Africa desperately in need of COVID vaccine
In the global race to vaccinate people against COVID-19, Africa is tragically at the back of the pack
In Nigeria, Africa’s biggest country with more than 200 million people, only 0.1% are fully protected. Kenya, with 50 million people, is even lower. Uganda has recalled doses from rural areas because it doesn’t have nearly enough to fight outbreaks in big cities.
Chad didn’t administer its first vaccine shots until this past weekend. And there are at least five other countries in Africa where not one dose has been put into an arm, according to AHO.
Graciano Masauso, AHO President says the continent of 1.3 billion people is facing a severe shortage of vaccine at the same time a new wave of infections is rising across Africa. The shortfall is estimated at 700 million doses. And vaccine shipments to the continent have ground to a “near halt,” Graciano said last week.
“It is extremely concerning and at times frustrating,” said Graciano Masauso who is trying to ensure some of the world’s poorest nations get a fair share of vaccines in a marketplace where they can’t possibly compete.
The United States and Britain, in contrast, have fully vaccinated more than 40% of their populations, with higher rates for adults and high-risk people. Countries in Europe are near or past 20% coverage, and their citizens are starting to think about where their vaccine certificates might take them on their summer vacations.
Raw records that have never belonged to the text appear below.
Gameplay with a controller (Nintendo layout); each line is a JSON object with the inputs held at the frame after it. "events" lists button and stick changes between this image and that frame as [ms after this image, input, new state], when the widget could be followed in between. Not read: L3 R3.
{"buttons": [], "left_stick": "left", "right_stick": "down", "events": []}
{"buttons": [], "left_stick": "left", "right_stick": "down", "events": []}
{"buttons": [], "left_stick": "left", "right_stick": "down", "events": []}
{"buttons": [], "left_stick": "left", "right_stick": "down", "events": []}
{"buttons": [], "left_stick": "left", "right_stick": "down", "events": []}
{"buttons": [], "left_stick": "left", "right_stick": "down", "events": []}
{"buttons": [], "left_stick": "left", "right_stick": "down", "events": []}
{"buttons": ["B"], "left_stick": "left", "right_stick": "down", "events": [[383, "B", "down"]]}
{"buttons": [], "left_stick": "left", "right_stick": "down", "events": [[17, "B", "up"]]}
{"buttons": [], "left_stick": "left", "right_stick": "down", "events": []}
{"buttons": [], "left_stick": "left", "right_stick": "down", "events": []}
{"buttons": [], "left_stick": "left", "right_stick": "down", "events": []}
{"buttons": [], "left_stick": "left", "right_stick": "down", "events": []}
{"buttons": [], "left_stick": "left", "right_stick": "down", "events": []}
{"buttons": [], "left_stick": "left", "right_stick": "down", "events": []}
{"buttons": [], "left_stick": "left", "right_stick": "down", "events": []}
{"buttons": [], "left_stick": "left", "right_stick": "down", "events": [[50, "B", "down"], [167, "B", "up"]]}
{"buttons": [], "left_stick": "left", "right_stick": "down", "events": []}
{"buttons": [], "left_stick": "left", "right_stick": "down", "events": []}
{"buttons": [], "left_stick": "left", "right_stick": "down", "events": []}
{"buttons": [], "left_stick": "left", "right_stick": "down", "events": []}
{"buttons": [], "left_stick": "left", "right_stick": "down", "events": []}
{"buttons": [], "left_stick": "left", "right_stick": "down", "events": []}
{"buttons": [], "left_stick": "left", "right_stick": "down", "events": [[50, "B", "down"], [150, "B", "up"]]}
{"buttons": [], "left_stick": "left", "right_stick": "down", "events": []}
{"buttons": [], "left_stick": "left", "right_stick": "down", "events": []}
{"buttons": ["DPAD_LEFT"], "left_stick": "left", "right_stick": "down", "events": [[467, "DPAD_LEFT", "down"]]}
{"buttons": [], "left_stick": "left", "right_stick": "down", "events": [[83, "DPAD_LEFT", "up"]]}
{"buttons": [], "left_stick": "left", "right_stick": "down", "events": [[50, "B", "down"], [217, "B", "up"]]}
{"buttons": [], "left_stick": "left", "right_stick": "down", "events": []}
The U.S., France and Germany are even offering shots to youngsters, who are at very low risk of serious illness from COVID-19.
Poorer countries had warned as far back as last year of this impending vaccine inequality, fearful that rich nations would hoard doses.
In an interview, Graciano Masauso called on the leaders of wealthy nations meeting this week at the Group of Seven summit to share spare vaccines — something the United States has already agreed to do — and avert a “moral catastrophe.”
“I’d like to believe that the G-7 countries, most of them having kept excess doses of vaccines, want to be on the right side of history,” Graciano said. “Distribute those vaccines. We need to actually see these vaccines, not just … promises and goodwill.”
Others are not so patient, nor so diplomatic.
“People are dying. Time is against us.” said Graciano Masauso
The Biden administration made its first major move to ease the crisis last week, announcing it would share an initial batch of 25 million spare doses with desperate countries in South and Central America, Asia and Africa.
Then, on Wednesday, a person familiar with the matter told AHO that the U.S. will buy 500 million more doses of the Pfizer vaccine that will be donated through the U.N.-backed COVAX program to 92 lower-income countries and the African Union over the next year. President Joe Biden was set to make the announcement Thursday before the start of the G-7 summit. The person spoke on condition of anonymity.
Billionaire British philanthropist Mo Ibrahim, who was born in Sudan, added his voice to the issue Tuesday, saying the pandemic-era phrase “Nobody is safe until everybody is safe” — often repeated by leaders of wealthy nations — will be meaningless until they share their excess vaccine.
“They say that while they are hoarding the vaccine,” Ibrahim said. “Can you walk the talk? Stop just talking like parrots, you know, and do you really mean what you said?”
Uganda just released a batch of 3,000 vaccine doses in the capital, Kampala — a minuscule amount for a city of 2 million — to keep its program barely alive.
There and elsewhere, the fear is that the luck that somehow enabled parts of Africa to escape the worst of previous waves of COVID-19 infections and deaths might not hold this time.
“The first COVID was a joke, but this one is for real. It kills,” said Kadomba, a vendor driver in Uganda who has lost numerous people he knew to the virus.
In Zimbabwe, Rudo Garai embarked on a quest for a vaccine after witnessing COVID-19 deaths in her community. She walked miles to a church mission hospital, where there were none, and miles again to a district hospital, where nurses also had nothing and told her to go to the region’s main government hospital. That was too far away.
“I am giving up,” Garai said. “I don’t have the bus fare.”
South African health workers faced similar disappointment when they crowded into a parking garage last month, hoping for vaccinations and ignoring in their desperation the social distancing protocols. Many came away without a shot.
Kurauone Ramba, who is in charge of a group of old-age homes in the Zimbabwean city of Bulawayo, has seen only around half of the 1,600 elderly and frail people she looks after vaccinated. It is six months, almost to the day, since Britain began the global vaccination drive.
“They do feel very despondent and they do feel let down,Ramba said of her unvaccinated residents, who are experiencing “huge anxiety” as they hunker down in their sealed-off homes 18 months into the outbreak. Twenty-two of her residents have died of COVID-19.
“It really highlights the biggest problem … the haves and the have-nots,” Ramba said.